Category Archives: Habanero

A Year in Brews

Hard to believe, but it’s been over a year since Andrew and I started brewing. Things have gone much better than I had originally imagined, and I’m enjoying myself even more than I would have thought possible.

In celebration, here’s a rundown of the brews we’ve made and how they turned out:

  • Porter (P1) — Our first attempt, 1 1/2 gallons short and a little weird, but drinkable. Ah, sweet success!
  • Stout (S1) — Tasty, and especially excellent after the “passable” port
  • Trappist Ale (T1) — Kit was a Christmas gift. Very nice, with the bubble gum/banana fruitness expected of the variety.
  • Nut Brown (B1) — First real failure… just turned out with a weird flavor, overly foamy.
  • Porter (P2) — Fantastic redux on the porter. One of my favorite batches.
  • Irish Red (R1) — Good red color, nice flavor, a solid entry.
  • West Coast Stout (S2) — Great stout. When I found one more six-pack of it recently in the utility room, I actually cheered.
  • Habanero Amber (H1) — Solid Amber ale + habanero kick. Not kill-your-taste-buds-off hot, but you definitely need another drink by the end of it.
  • Belgian Wit (W1) — Our lightest beer yet. Expected more of a spiciness from the coriander and orange zest, but drinkable.
  • IPA (I1) — Enter the hops! Not quite as light as many IPA’s in color, but good flavor.
  • Stout (S3) — Another good stout. Intended for gift-giving (really, I will give it away soon once it’s rested enough!)
  • Porter (P3) — Ditto the S3. Good porter effort, but not long for my home unfortunately.
  • Porter (PB) –Arg, busted thermometer screwed the batch!
  • Porter (PB’) — Still in the carboys, but it’s the “baby porter” for after my wife can drink again.
  • Stout (SB/S4) — Stout base for a bourbon spiked stout. Still in the primary, but hopes are high!

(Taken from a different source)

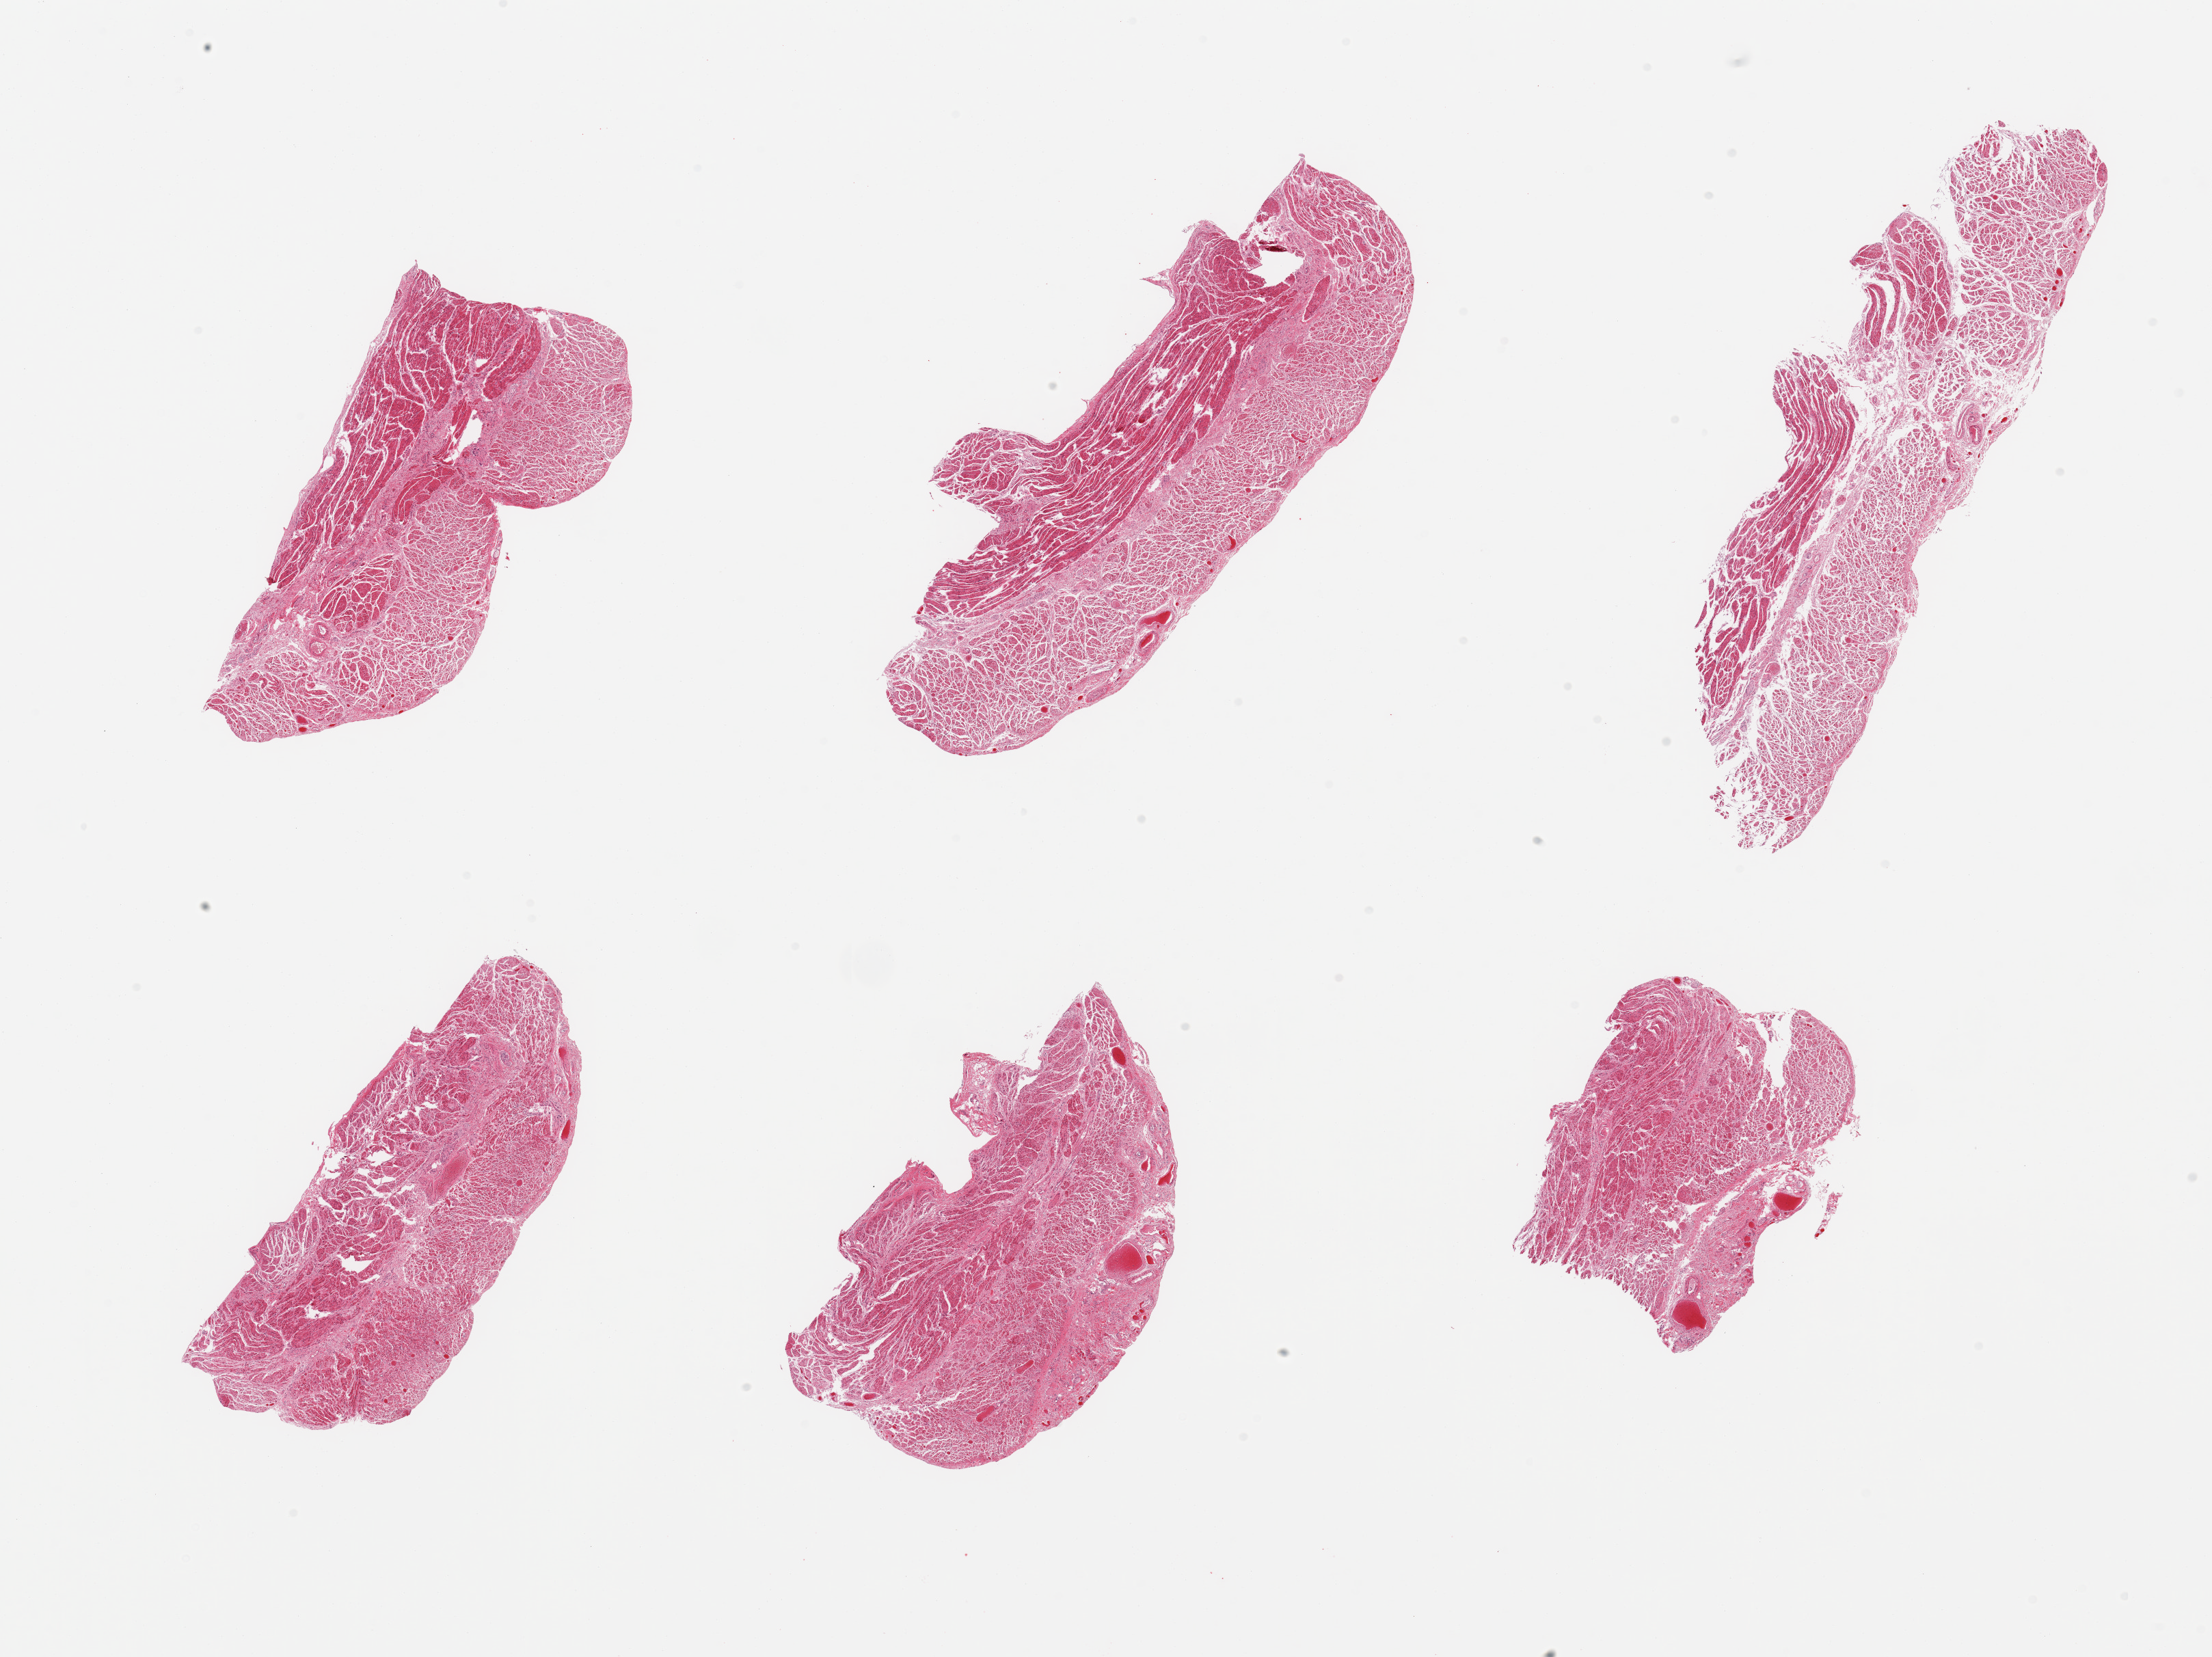
Whole-slide image, H&E stain — a low-resolution overview of the entire scanned area, about 25.6 x 19.2 mm. PAXgene-fixed paraffin-embedded (PFPE) section. Sampled site (target tissue): gastroesophageal junction. Tissue donor sample.
Pathologist's review note for this sample: 6 pieces, confirmed target muscularis.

All in all, far more success on that list than I expected getting into the brewing game. Plenty of other challenges ahead, but then the rewards make it all worthwhile.

Keep brewing out there folks!

Is it getting chile in here?

Today’s a momentous brewing day. Several weeks ago, Andrew and I did our first double-batch! He’d recently moved into his own home, and since we’ve got two houses, it only makes sense that we’d have two beers brewing.

So it’s bottling day for those next two batches. One is a redux on the stout that we’d done earlier, shooting for a bit more malty, less hoppy take. Turns out the original recipe we were using was more of a West Coast stout, which tends to the hoppiness more than we’d prefer.

The second batch was the more exotic and exciting–a habanero amber ale! We’d finally gotten comfortable enough with the last couple batches to try something a little different. Now one of my favorite beers ever is called the Hot Tamale is only available on tap at the Old Market Pub and Brewery, which I don’t live too close to. I’ve had a lot of chile beers that give you a hint of heat, but this beer was hot!

Given my love for all things spicy, we had to try this concoction ourselves. After talking to the guys at Main Street, we found the procedure was pretty simple. You put the peppers in for the last fifteen minutes of the boil. To test it out before-hand (and you should check it, since peppers vary wildly in heat levels!), just boil 1/20 of the pepper amount you’re considering for fifteen minutes, then let that cool all the way down to room temperature. Then test it out. This is going to be a bit hotter than the final product, and in our case was spicy! It’ll be a few weeks before we can give it a real check, but I’m hugely excited.

And to make matters even better, after bottling today, we’re going over to hang out with some friends who do all-grain brewing. Not sure I can imagine a better brewing day!